About a minute after the prenatal check-up where my doctor suggested I have a second C-section, I suggested she go ahead and tie my tubes while she was in there. It wasn't something I debated too much, maybe because my mom had a tubal ligation after she delivered her second child via C-section over 30 years before and still said it was no big deal, maybe because I wanted to control my reproductive life, and very possibly because my husband had made it very known that, considering I was already going through a surgery where sterilization could just be a fun add-on, a vasectomy was out of the question.
And so, after I delivered my son three years ago, my husband went with him to recovery while I stayed in the O.R. by myself (minus the team of two doctors and a handful of nurses) for about another 20 minutes, where they officially closed down my baby-making parts, then wheeled me in to see my newborn. That, ladies, is efficiency.
For me, it was very easy (I realize that's not always the case), didn't add any recovery time to my C-section, and has been complication-free ever since. Which is why I'm always surprised when my friends have C-sections knowing they are delivering their last baby and don't opt for a tubal ligation.
Initially, I figured each of these friends — and there have been at least five — weren't totally sure that they were done having kids. Sure, they were getting older and more tired and more realistic about the burdens another child would place on their families, but maybe, just maybe, they wanted one more and weren't admitting it to me, or maybe even to themselves. But after much questioning, to the point of being annoying about it, I figured out that another potential baby wasn't really the motivation at all. The real truth? They thought that their husbands owed them a vasectomy.

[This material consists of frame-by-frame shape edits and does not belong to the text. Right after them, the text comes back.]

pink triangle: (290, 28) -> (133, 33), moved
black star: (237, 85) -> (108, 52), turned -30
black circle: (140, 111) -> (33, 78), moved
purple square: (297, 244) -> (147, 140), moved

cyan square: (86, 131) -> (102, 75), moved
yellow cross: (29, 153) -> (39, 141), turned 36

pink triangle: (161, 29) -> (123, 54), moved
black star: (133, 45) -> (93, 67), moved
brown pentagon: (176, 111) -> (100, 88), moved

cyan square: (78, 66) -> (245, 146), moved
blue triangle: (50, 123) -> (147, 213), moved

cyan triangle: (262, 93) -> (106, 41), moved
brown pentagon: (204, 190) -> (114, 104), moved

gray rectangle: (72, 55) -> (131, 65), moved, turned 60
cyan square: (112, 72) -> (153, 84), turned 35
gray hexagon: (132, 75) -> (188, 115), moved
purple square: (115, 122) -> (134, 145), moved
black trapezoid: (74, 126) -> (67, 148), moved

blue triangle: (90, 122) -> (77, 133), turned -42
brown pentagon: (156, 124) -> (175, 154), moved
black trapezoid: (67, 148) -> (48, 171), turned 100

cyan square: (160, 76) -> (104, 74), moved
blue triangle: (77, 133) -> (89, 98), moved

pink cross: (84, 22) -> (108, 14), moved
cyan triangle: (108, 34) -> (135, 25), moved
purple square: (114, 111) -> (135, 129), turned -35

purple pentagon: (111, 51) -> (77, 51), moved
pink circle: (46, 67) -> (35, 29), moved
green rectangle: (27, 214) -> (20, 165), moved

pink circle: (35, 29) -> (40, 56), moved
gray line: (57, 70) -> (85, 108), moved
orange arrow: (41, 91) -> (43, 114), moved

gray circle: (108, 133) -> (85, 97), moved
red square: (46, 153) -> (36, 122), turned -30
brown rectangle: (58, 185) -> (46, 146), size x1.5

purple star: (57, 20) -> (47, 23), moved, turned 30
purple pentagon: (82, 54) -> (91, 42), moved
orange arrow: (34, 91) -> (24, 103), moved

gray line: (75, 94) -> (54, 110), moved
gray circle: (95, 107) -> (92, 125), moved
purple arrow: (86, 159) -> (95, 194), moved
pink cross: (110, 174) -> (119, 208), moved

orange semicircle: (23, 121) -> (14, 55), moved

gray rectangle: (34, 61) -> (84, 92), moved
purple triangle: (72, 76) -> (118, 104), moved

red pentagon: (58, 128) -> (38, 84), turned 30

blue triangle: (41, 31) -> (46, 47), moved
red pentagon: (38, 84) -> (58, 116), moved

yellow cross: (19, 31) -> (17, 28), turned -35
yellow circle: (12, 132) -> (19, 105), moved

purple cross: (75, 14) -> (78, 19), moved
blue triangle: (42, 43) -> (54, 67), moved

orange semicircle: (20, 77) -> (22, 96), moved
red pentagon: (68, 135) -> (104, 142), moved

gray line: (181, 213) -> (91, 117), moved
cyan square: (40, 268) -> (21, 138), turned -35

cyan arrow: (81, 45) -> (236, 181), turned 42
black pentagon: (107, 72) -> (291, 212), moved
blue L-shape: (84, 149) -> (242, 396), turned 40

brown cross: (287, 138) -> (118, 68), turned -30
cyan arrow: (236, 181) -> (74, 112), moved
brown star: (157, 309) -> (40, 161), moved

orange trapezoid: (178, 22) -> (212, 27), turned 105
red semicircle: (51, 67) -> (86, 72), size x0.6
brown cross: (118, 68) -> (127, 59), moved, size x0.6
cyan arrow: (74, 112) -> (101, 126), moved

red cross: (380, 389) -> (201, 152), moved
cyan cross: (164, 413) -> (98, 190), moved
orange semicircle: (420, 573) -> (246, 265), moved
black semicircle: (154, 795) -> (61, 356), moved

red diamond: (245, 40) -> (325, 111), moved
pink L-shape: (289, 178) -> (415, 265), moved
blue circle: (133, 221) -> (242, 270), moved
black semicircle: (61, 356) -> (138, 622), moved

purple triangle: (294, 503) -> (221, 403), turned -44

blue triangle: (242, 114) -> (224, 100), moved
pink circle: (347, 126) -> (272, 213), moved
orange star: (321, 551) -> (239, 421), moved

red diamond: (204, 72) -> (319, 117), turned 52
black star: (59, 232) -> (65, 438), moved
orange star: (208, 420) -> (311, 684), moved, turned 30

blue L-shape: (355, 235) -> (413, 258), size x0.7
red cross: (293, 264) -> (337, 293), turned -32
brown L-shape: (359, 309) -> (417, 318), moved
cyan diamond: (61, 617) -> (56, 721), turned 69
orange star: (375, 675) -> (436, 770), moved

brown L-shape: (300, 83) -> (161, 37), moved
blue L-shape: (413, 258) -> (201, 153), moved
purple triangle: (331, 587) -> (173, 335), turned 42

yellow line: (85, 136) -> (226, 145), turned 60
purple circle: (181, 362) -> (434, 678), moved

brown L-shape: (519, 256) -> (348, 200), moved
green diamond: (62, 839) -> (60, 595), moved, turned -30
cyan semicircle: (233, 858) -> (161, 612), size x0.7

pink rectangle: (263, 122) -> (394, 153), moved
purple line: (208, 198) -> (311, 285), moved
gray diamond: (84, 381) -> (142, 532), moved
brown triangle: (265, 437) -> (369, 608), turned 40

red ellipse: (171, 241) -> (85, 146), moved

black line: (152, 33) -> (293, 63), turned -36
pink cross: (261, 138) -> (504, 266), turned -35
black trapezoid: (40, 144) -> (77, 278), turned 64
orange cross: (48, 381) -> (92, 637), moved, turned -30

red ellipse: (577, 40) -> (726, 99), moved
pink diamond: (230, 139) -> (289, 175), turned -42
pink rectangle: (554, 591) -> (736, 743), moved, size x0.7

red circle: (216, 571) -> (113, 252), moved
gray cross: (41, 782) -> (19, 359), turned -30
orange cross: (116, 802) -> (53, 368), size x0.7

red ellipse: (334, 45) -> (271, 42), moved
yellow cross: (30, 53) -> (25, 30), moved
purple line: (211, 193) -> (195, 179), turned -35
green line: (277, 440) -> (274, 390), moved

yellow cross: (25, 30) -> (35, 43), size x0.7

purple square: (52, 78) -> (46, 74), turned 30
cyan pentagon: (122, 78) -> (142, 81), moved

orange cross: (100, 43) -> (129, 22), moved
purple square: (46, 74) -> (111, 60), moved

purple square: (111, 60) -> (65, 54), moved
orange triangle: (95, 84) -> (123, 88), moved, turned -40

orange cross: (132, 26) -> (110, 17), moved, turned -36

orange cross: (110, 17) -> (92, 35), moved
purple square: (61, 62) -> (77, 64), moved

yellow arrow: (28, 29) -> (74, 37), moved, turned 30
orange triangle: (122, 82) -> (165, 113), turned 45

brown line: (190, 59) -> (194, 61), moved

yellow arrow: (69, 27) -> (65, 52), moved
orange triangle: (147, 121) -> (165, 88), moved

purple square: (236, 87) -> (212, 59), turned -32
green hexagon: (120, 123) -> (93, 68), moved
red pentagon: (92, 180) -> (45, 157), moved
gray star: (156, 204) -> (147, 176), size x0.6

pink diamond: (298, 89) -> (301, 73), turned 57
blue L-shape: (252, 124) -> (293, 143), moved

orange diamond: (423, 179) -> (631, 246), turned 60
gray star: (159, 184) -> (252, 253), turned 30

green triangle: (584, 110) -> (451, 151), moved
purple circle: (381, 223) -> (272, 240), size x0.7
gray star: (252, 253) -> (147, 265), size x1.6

It might not be the most charitable thought, but it makes sense. After two, three, four pregnancies full of discomfort, raging hormones, and medical complications followed by the same number of major surgeries to deliver those babies, the challenges of recovery, losing the baby weight, and breastfeeding, these women were ready to hand over the reproductive responsibilities to their husbands. They were done being poked, prodded, and physically invaded. They had gestated and given birth to the babies; their husbands could be in charge of making sure that work was done.
They had gestated and given birth to the babies; their husbands could be in charge of making sure that work was done.
Some of their husbands were totally on board, making appointments before my friends even delivered their last children. But not surprisingly, some are still nagging their husbands to get it done years later. I'm pretty sure I would have been in the latter category, as I still have to remind my husband to take the trash out every week. If he conveniently blocks out that fairly innocuous task, can you imagine the mental block he'd put around any medical procedure involving his most favorite body part?! He'd probably try to get me pregnant again just to give me another shot at tubal ligation.
In my mind, the question of whether our husbands actually do "owe" us all a vasectomy is moot. Of course they do. Simply compare the amount of work they have to do in order to have a baby to ours. It's a laughable injustice. But, for me, it was one more example of so many things I've decided were easier to do myself rather than to nag my husband about. The trash he can handle. Leave the sterilization to me.